CDA doesn’t yet belong to an industry association, but it operates in the information assurance industry, which Saydjari characterizes as immature. He gets no argument from Jeff Stapleton, founder and president of the Information Assurance Consortium, one of a handful of industry associations. Thus far, membership consists of a small group of small businesses, individuals, and similar organizations that serve as liaisons, and the composition of the industry remains unclear.
“I don’t know of any information technology security body that has collected cross-industry information on information assurance,” Stapleton said. “Nobody is measuring it, so nobody really knows.”
In shaping a security policy, Saydjari advises CIOs to look at the risk to their systems, and the ways in which they depend on their information infrastructure to accomplish the corporate mission. As the hacker community evolves into a professional criminal class with a profit motive, it comes in all shapes and sizes, including members of organized crime. More frequent random invasive attacks have given way to fewer targeted attacks, yet they still cause billions of dollars in damage.
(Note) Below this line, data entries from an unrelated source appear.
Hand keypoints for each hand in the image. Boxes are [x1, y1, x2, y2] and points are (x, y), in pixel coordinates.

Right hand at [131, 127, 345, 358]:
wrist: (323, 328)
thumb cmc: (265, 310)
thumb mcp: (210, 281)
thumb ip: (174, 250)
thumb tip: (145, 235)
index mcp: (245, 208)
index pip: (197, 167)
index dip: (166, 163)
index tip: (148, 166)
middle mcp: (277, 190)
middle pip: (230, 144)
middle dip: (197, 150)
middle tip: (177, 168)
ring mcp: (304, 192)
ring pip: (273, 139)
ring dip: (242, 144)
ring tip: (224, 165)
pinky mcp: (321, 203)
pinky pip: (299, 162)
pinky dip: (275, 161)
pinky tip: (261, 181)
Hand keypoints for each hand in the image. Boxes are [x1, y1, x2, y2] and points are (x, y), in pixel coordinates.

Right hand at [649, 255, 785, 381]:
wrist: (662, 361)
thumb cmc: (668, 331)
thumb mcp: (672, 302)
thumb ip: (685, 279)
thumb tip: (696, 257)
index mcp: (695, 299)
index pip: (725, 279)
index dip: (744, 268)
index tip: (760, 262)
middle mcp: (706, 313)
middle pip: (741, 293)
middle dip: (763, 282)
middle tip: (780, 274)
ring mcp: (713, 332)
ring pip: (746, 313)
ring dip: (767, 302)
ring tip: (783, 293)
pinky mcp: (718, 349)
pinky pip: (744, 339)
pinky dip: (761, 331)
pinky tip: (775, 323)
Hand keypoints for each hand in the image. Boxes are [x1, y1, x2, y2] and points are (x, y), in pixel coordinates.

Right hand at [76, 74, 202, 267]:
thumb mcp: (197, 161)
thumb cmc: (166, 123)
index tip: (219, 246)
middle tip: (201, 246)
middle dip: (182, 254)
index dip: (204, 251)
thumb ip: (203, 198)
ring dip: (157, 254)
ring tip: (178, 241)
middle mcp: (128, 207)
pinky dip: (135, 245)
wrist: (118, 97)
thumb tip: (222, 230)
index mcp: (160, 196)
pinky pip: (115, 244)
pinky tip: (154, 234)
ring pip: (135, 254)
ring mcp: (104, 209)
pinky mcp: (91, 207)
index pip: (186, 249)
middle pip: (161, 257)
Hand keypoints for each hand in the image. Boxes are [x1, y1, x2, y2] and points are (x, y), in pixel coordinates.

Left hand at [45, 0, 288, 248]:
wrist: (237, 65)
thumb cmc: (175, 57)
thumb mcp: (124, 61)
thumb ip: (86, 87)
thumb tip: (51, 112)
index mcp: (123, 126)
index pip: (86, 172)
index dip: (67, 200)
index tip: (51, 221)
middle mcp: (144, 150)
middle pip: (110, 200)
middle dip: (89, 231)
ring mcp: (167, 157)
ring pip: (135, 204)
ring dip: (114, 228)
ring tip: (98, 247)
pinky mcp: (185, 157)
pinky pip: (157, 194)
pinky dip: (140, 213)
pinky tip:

In combating today’s threats, Saydjari gives equal weight to sensible policy and technology solutions because both have to work in unison. In his view, technology without policy is useless, and he laments the lack of integrated security solutions.
He said there is no magic tech tool on the market, but a diverse set of mechanisms handling a very narrow portion of the attack space. With several remote locations, CDA encrypts sensitive traffic, places its most sensitive data on separate computers (outside the network), and has developed a secure sharing site.
“What I advocate right now is an intelligent security architectural approach to defending the system, again with respect to the way the mission is accomplished,” he said, “and orchestrating those mechanisms together in a way that coherently defends against attackers.”
In 2002, Saydjari was one of 50 people who wrote a letter to President Bush stating how vulnerable the United States is to a cyber attack. He has called for a cyber “Manhatten Project” to address the threat, which isn’t from terrorists alone. Such a project would require presidential leadership and a multi-billion-dollar investment to bring together the nation’s top scientists and engineers to build a defensive capability – mostly in an open engineering project that is managed as a virtual entity.
“We need robust technology against nation-state adversary attack,” he said, “and that requires concerted government strategic investment.”